REQUIRED WORK:
Rewrite all the entries below, putting "view" wherever "pose" appears and leaving everything else unchanged. Leave the pictures out.
* * * * * * * * *
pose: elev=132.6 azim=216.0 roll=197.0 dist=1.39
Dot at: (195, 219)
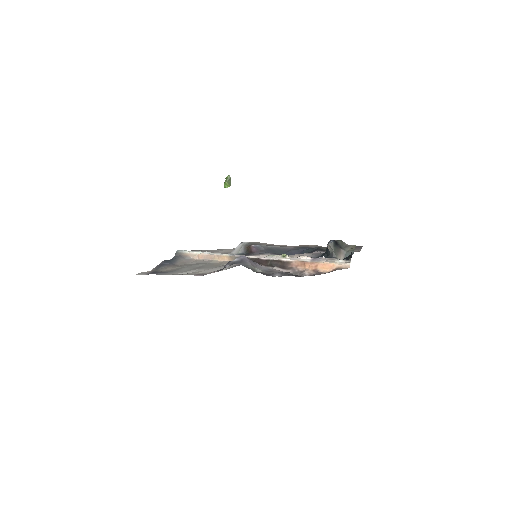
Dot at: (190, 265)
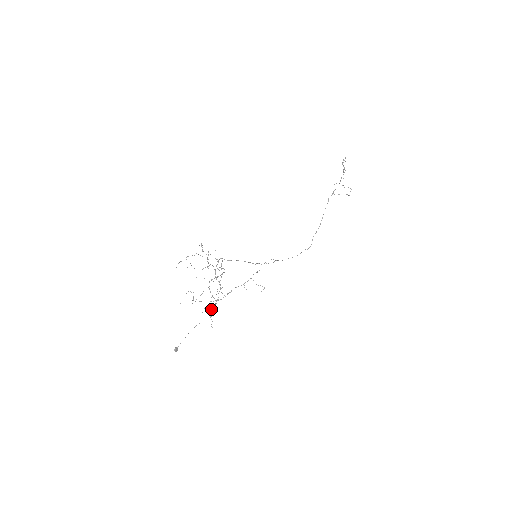
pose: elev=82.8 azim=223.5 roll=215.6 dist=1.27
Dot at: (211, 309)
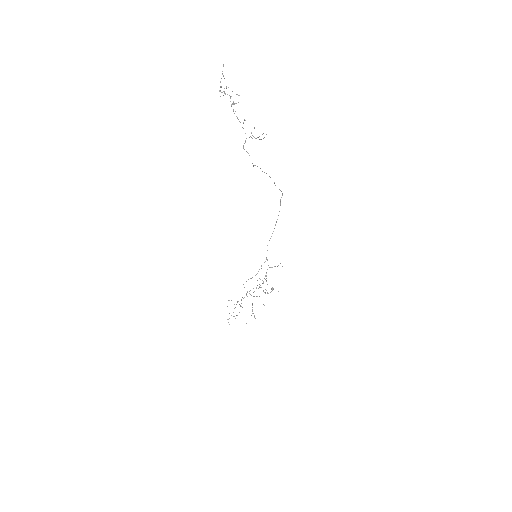
Dot at: (267, 292)
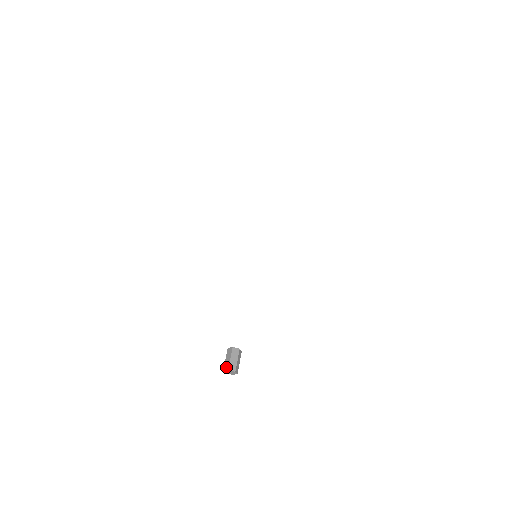
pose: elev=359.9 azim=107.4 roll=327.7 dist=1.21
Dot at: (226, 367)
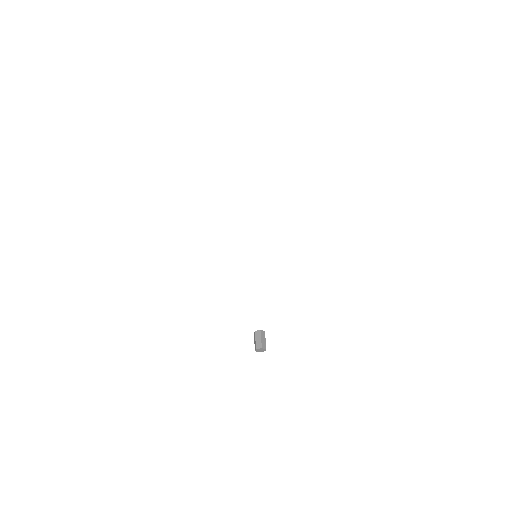
Dot at: (259, 346)
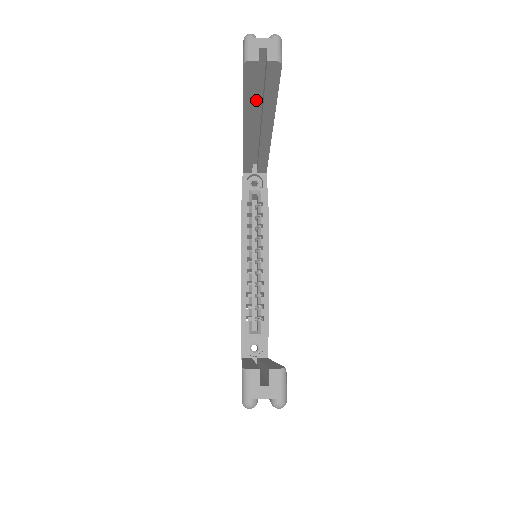
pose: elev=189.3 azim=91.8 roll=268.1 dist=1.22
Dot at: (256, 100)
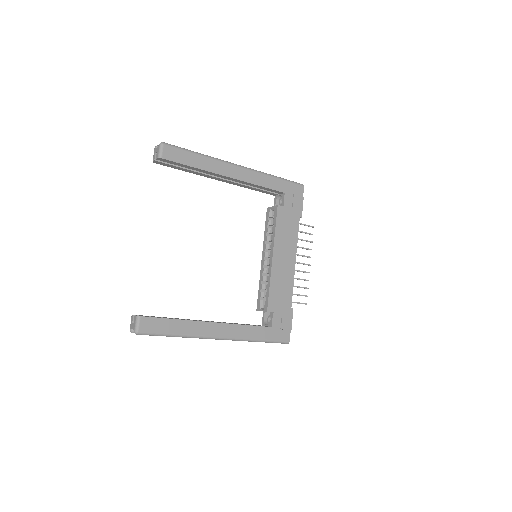
Dot at: (189, 170)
* * * * * * * * *
OUTPUT:
view: elev=132.6 azim=216.0 roll=197.0 dist=1.39
Dot at: (195, 219)
Dot at: (190, 265)
view: elev=82.8 azim=223.5 roll=215.6 dist=1.27
Dot at: (211, 309)
Dot at: (267, 292)
view: elev=359.9 azim=107.4 roll=327.7 dist=1.21
Dot at: (226, 367)
Dot at: (259, 346)
view: elev=189.3 azim=91.8 roll=268.1 dist=1.22
Dot at: (256, 100)
Dot at: (189, 170)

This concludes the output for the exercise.